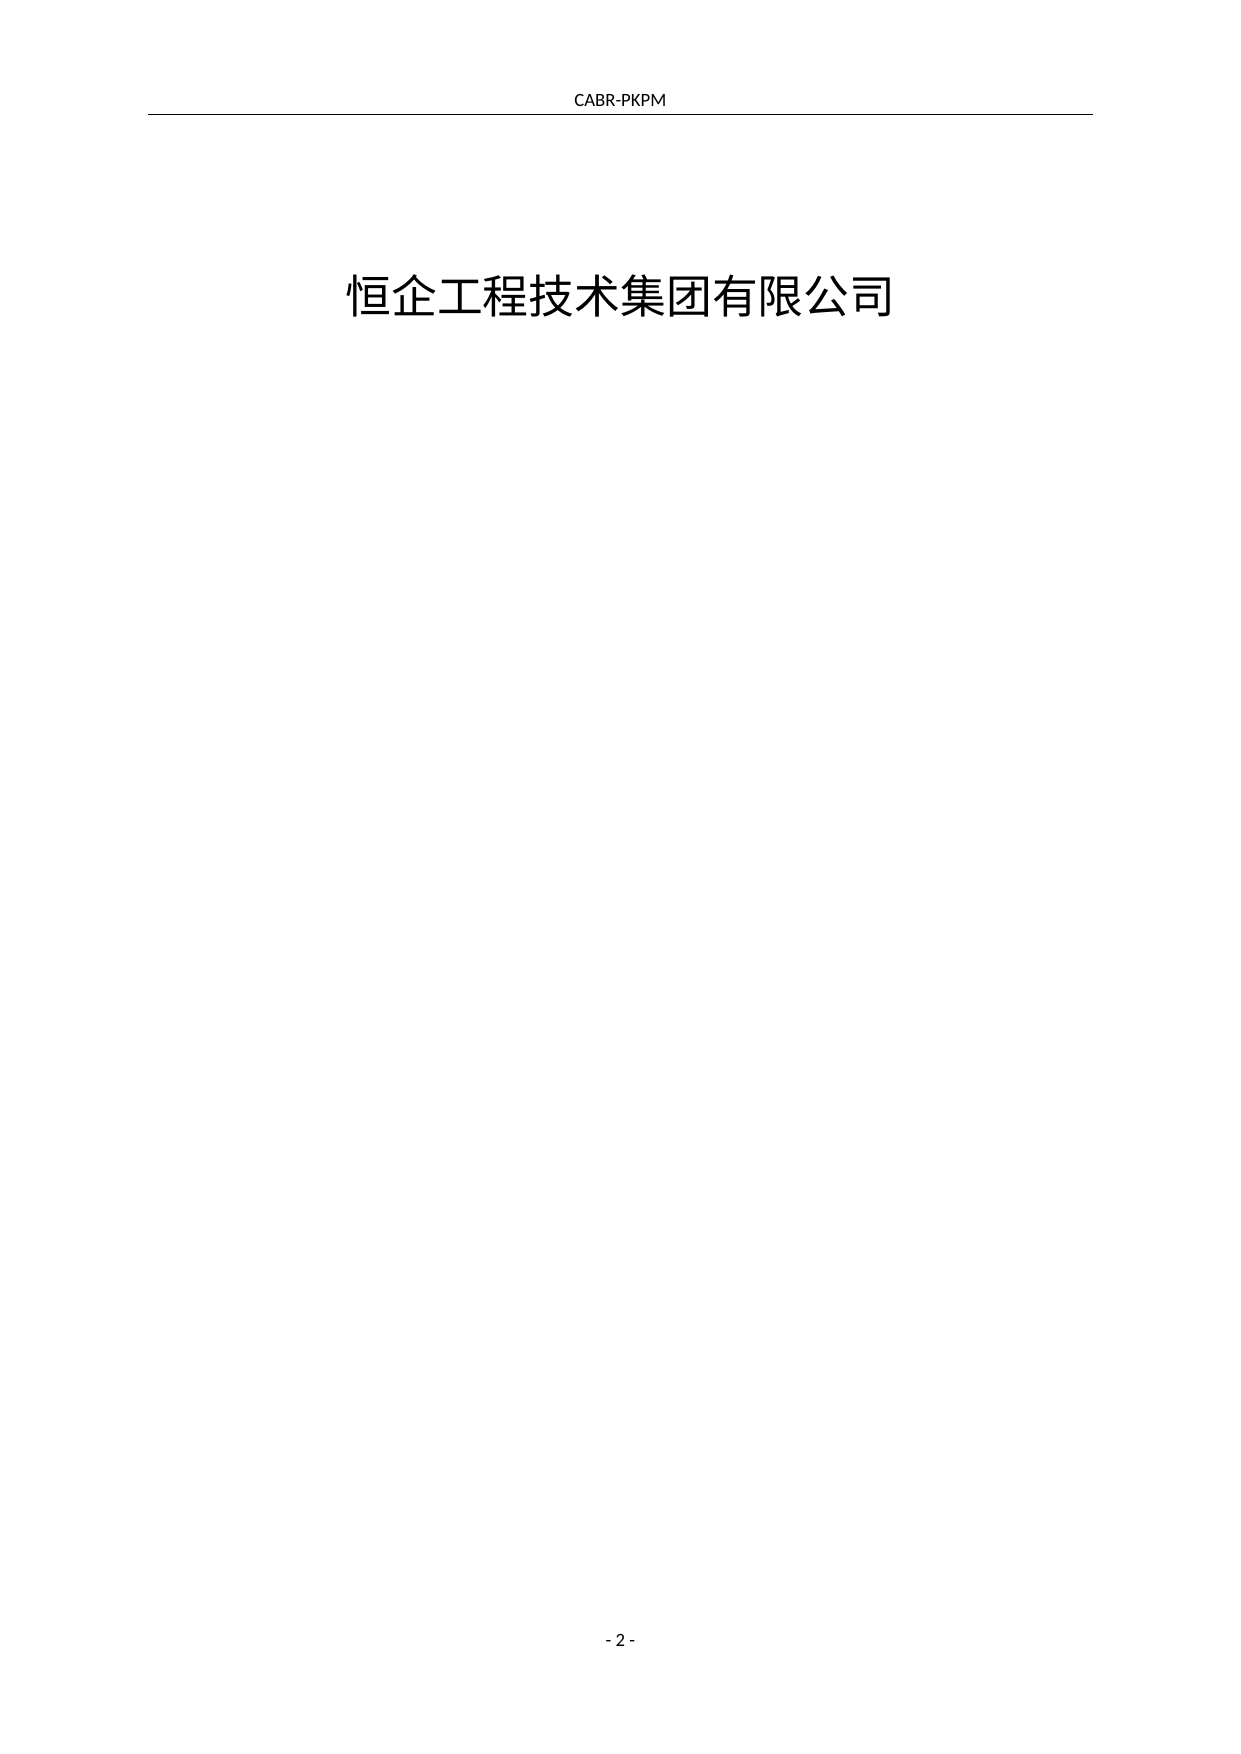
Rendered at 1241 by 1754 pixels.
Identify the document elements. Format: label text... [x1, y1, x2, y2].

text 恒企工程技术集团有限公司 [148, 258, 1093, 328]
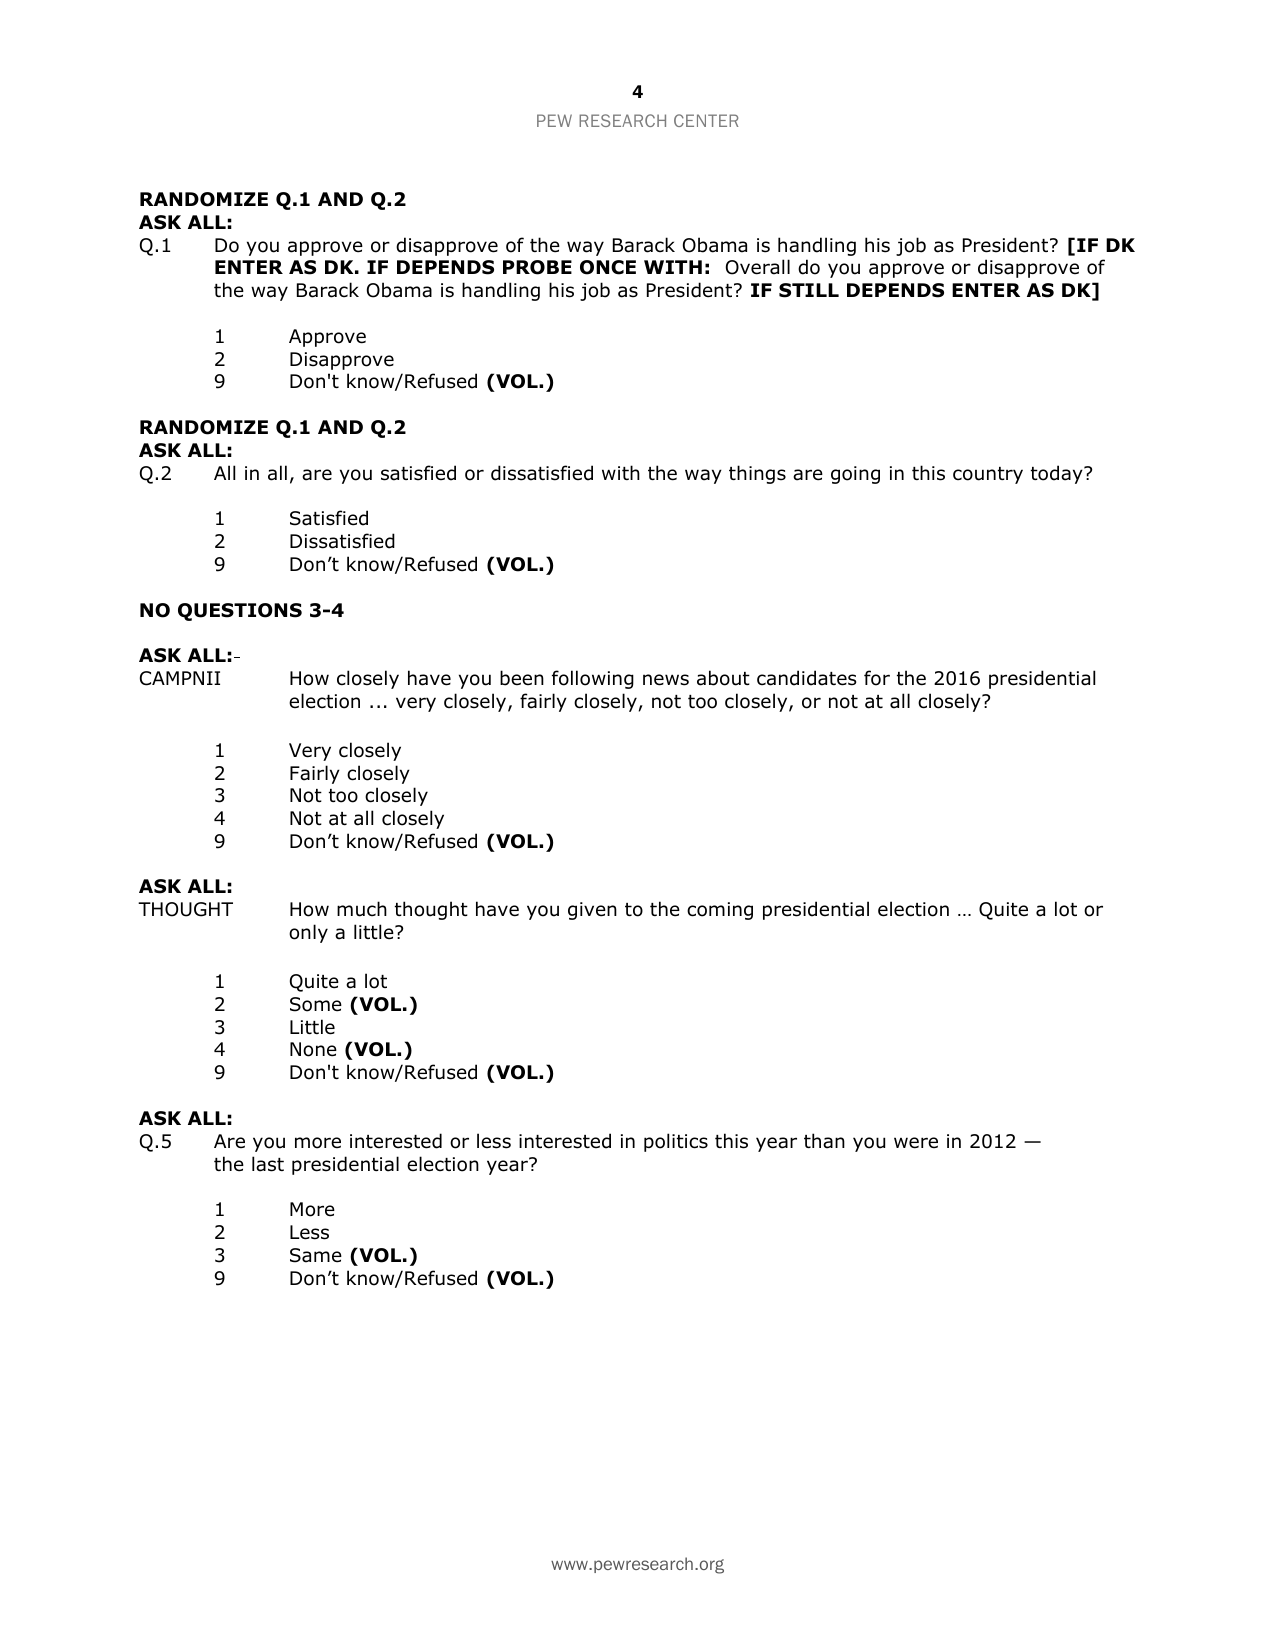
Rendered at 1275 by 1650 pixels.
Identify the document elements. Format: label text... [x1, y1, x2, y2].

text 4 None (VOL.) [214, 1038, 1136, 1061]
text ASK ALL: [139, 1106, 1136, 1129]
text 9 Don’t know/Refused (VOL.) [214, 552, 1136, 575]
text 9 Don't know/Refused (VOL.) [214, 370, 1136, 393]
text 1 Approve [214, 324, 1136, 347]
text 9 Don’t know/Refused (VOL.) [139, 829, 1136, 852]
text 1 Quite a lot [214, 969, 1136, 992]
text ASK ALL: [139, 644, 1136, 667]
text ASK ALL: [139, 210, 1136, 233]
text Q.2 All in all, are you satisfied or dissatisfied with the way things are going in this country today? [139, 461, 1136, 484]
text THOUGHT How much thought have you given to the coming presidential election … Quite a lot or only a little? [139, 898, 1136, 943]
text 1 Satisfied [214, 507, 1136, 530]
text 2 Dissatisfied [214, 530, 1136, 552]
text 1 Very closely [214, 738, 1136, 761]
text 2 Less [214, 1221, 1136, 1243]
text 3 Not too closely [214, 784, 1136, 807]
text CAMPNII How closely have you been following news about candidates for the 2016 presidential election ... very closely, fairly closely, not too closely, or not at all closely? [139, 667, 1136, 712]
text 4 Not at all closely [214, 807, 1136, 829]
text Q.5 Are you more interested or less interested in politics this year than you were in 2012 — the last presidential election year? [139, 1129, 1061, 1175]
text RANDOMIZE Q.1 AND Q.2 [139, 187, 1136, 210]
text 9 Don’t know/Refused (VOL.) [214, 1266, 1136, 1289]
text 3 Little [214, 1015, 1136, 1038]
text RANDOMIZE Q.1 AND Q.2 [139, 416, 1136, 438]
text Q.1 Do you approve or disapprove of the way Barack Obama is handling his job as President? [IF DK ENTER AS DK. IF DEPENDS PROBE ONCE WITH: Overall do you approve or disapprove of the way Barack Obama is handling his job as President? IF STILL DEPENDS ENTER AS DK] [139, 233, 1136, 302]
text 3 Same (VOL.) [214, 1243, 1136, 1266]
text ASK ALL: [139, 875, 1136, 898]
text 9 Don't know/Refused (VOL.) [214, 1061, 1136, 1084]
text 1 More [214, 1198, 1136, 1221]
text NO QUESTIONS 3-4 [139, 598, 1136, 621]
text 2 Some (VOL.) [214, 992, 1136, 1015]
text 2 Disapprove [214, 347, 1136, 370]
text 2 Fairly closely [214, 761, 1136, 784]
text ASK ALL: [139, 438, 1136, 461]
--------------------------------
▶ [Assigned task]:
With the pictures set aside, copy each line above as written.

▶ [Task answer]:
Rendered at 1241 by 1754 pixels.
Identify the document elements. Format: label text... [x1, y1, x2, y2].

text 恒企工程技术集团有限公司 [148, 258, 1093, 328]
Rendered at 1275 by 1650 pixels.
Identify the document elements. Format: label text... [x1, y1, x2, y2].

text 4 None (VOL.) [214, 1038, 1136, 1061]
text ASK ALL: [139, 1106, 1136, 1129]
text 9 Don’t know/Refused (VOL.) [214, 552, 1136, 575]
text 9 Don't know/Refused (VOL.) [214, 370, 1136, 393]
text 1 Approve [214, 324, 1136, 347]
text 9 Don’t know/Refused (VOL.) [139, 829, 1136, 852]
text 1 Quite a lot [214, 969, 1136, 992]
text ASK ALL: [139, 644, 1136, 667]
text ASK ALL: [139, 210, 1136, 233]
text Q.2 All in all, are you satisfied or dissatisfied with the way things are going in this country today? [139, 461, 1136, 484]
text THOUGHT How much thought have you given to the coming presidential election … Quite a lot or only a little? [139, 898, 1136, 943]
text 1 Satisfied [214, 507, 1136, 530]
text 2 Dissatisfied [214, 530, 1136, 552]
text 1 Very closely [214, 738, 1136, 761]
text 2 Less [214, 1221, 1136, 1243]
text 3 Not too closely [214, 784, 1136, 807]
text CAMPNII How closely have you been following news about candidates for the 2016 presidential election ... very closely, fairly closely, not too closely, or not at all closely? [139, 667, 1136, 712]
text 4 Not at all closely [214, 807, 1136, 829]
text Q.5 Are you more interested or less interested in politics this year than you were in 2012 — the last presidential election year? [139, 1129, 1061, 1175]
text RANDOMIZE Q.1 AND Q.2 [139, 187, 1136, 210]
text 9 Don’t know/Refused (VOL.) [214, 1266, 1136, 1289]
text 3 Little [214, 1015, 1136, 1038]
text RANDOMIZE Q.1 AND Q.2 [139, 416, 1136, 438]
text Q.1 Do you approve or disapprove of the way Barack Obama is handling his job as President? [IF DK ENTER AS DK. IF DEPENDS PROBE ONCE WITH: Overall do you approve or disapprove of the way Barack Obama is handling his job as President? IF STILL DEPENDS ENTER AS DK] [139, 233, 1136, 302]
text 3 Same (VOL.) [214, 1243, 1136, 1266]
text ASK ALL: [139, 875, 1136, 898]
text 9 Don't know/Refused (VOL.) [214, 1061, 1136, 1084]
text 1 More [214, 1198, 1136, 1221]
text NO QUESTIONS 3-4 [139, 598, 1136, 621]
text 2 Some (VOL.) [214, 992, 1136, 1015]
text 2 Disapprove [214, 347, 1136, 370]
text 2 Fairly closely [214, 761, 1136, 784]
text ASK ALL: [139, 438, 1136, 461]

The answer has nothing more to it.